§ **What you will do**: Write out each of the rows below word for word, changing nothing.

Some rows
******

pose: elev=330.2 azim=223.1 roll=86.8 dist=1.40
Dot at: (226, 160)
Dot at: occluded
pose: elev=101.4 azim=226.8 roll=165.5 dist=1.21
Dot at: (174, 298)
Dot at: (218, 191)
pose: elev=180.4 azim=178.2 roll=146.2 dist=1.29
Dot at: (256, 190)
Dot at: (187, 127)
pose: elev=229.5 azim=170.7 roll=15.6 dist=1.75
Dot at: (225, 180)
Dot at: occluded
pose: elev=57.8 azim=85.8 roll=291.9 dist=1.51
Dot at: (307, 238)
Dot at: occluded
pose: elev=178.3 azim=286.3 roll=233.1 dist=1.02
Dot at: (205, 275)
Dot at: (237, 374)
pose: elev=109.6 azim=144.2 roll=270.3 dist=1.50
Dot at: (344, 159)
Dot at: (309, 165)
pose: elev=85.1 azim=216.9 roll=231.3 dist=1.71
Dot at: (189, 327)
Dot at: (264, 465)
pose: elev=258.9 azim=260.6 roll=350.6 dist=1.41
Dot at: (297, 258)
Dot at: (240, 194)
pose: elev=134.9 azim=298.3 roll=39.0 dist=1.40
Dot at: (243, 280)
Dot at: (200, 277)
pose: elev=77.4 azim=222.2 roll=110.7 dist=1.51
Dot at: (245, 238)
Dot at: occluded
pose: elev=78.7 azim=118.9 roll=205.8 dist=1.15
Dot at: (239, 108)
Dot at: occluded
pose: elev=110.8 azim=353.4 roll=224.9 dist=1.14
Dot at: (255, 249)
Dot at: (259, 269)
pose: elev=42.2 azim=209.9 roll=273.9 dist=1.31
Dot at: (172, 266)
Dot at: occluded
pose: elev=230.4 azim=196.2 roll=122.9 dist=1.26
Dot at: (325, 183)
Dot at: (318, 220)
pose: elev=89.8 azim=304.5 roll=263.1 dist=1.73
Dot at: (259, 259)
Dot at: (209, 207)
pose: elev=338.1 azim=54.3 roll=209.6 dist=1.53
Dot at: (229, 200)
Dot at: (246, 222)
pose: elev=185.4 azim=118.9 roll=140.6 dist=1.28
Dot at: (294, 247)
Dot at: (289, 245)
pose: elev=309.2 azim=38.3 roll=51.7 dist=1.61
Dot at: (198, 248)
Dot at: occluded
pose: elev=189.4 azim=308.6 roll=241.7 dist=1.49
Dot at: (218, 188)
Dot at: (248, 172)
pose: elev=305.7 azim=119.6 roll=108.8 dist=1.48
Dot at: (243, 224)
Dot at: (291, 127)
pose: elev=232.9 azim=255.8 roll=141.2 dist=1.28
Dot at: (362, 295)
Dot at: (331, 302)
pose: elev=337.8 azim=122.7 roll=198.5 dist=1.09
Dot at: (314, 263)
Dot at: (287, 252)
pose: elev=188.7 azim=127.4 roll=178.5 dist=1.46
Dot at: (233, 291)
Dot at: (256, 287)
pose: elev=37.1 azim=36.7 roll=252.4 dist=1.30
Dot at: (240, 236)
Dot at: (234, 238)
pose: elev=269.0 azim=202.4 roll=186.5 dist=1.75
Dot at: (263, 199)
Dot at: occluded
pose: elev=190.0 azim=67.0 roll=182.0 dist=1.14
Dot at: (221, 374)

******

§ **Output of the task**:
pose: elev=330.2 azim=223.1 roll=86.8 dist=1.40
Dot at: (226, 160)
Dot at: occluded
pose: elev=101.4 azim=226.8 roll=165.5 dist=1.21
Dot at: (174, 298)
Dot at: (218, 191)
pose: elev=180.4 azim=178.2 roll=146.2 dist=1.29
Dot at: (256, 190)
Dot at: (187, 127)
pose: elev=229.5 azim=170.7 roll=15.6 dist=1.75
Dot at: (225, 180)
Dot at: occluded
pose: elev=57.8 azim=85.8 roll=291.9 dist=1.51
Dot at: (307, 238)
Dot at: occluded
pose: elev=178.3 azim=286.3 roll=233.1 dist=1.02
Dot at: (205, 275)
Dot at: (237, 374)
pose: elev=109.6 azim=144.2 roll=270.3 dist=1.50
Dot at: (344, 159)
Dot at: (309, 165)
pose: elev=85.1 azim=216.9 roll=231.3 dist=1.71
Dot at: (189, 327)
Dot at: (264, 465)
pose: elev=258.9 azim=260.6 roll=350.6 dist=1.41
Dot at: (297, 258)
Dot at: (240, 194)
pose: elev=134.9 azim=298.3 roll=39.0 dist=1.40
Dot at: (243, 280)
Dot at: (200, 277)
pose: elev=77.4 azim=222.2 roll=110.7 dist=1.51
Dot at: (245, 238)
Dot at: occluded
pose: elev=78.7 azim=118.9 roll=205.8 dist=1.15
Dot at: (239, 108)
Dot at: occluded
pose: elev=110.8 azim=353.4 roll=224.9 dist=1.14
Dot at: (255, 249)
Dot at: (259, 269)
pose: elev=42.2 azim=209.9 roll=273.9 dist=1.31
Dot at: (172, 266)
Dot at: occluded
pose: elev=230.4 azim=196.2 roll=122.9 dist=1.26
Dot at: (325, 183)
Dot at: (318, 220)
pose: elev=89.8 azim=304.5 roll=263.1 dist=1.73
Dot at: (259, 259)
Dot at: (209, 207)
pose: elev=338.1 azim=54.3 roll=209.6 dist=1.53
Dot at: (229, 200)
Dot at: (246, 222)
pose: elev=185.4 azim=118.9 roll=140.6 dist=1.28
Dot at: (294, 247)
Dot at: (289, 245)
pose: elev=309.2 azim=38.3 roll=51.7 dist=1.61
Dot at: (198, 248)
Dot at: occluded
pose: elev=189.4 azim=308.6 roll=241.7 dist=1.49
Dot at: (218, 188)
Dot at: (248, 172)
pose: elev=305.7 azim=119.6 roll=108.8 dist=1.48
Dot at: (243, 224)
Dot at: (291, 127)
pose: elev=232.9 azim=255.8 roll=141.2 dist=1.28
Dot at: (362, 295)
Dot at: (331, 302)
pose: elev=337.8 azim=122.7 roll=198.5 dist=1.09
Dot at: (314, 263)
Dot at: (287, 252)
pose: elev=188.7 azim=127.4 roll=178.5 dist=1.46
Dot at: (233, 291)
Dot at: (256, 287)
pose: elev=37.1 azim=36.7 roll=252.4 dist=1.30
Dot at: (240, 236)
Dot at: (234, 238)
pose: elev=269.0 azim=202.4 roll=186.5 dist=1.75
Dot at: (263, 199)
Dot at: occluded
pose: elev=190.0 azim=67.0 roll=182.0 dist=1.14
Dot at: (221, 374)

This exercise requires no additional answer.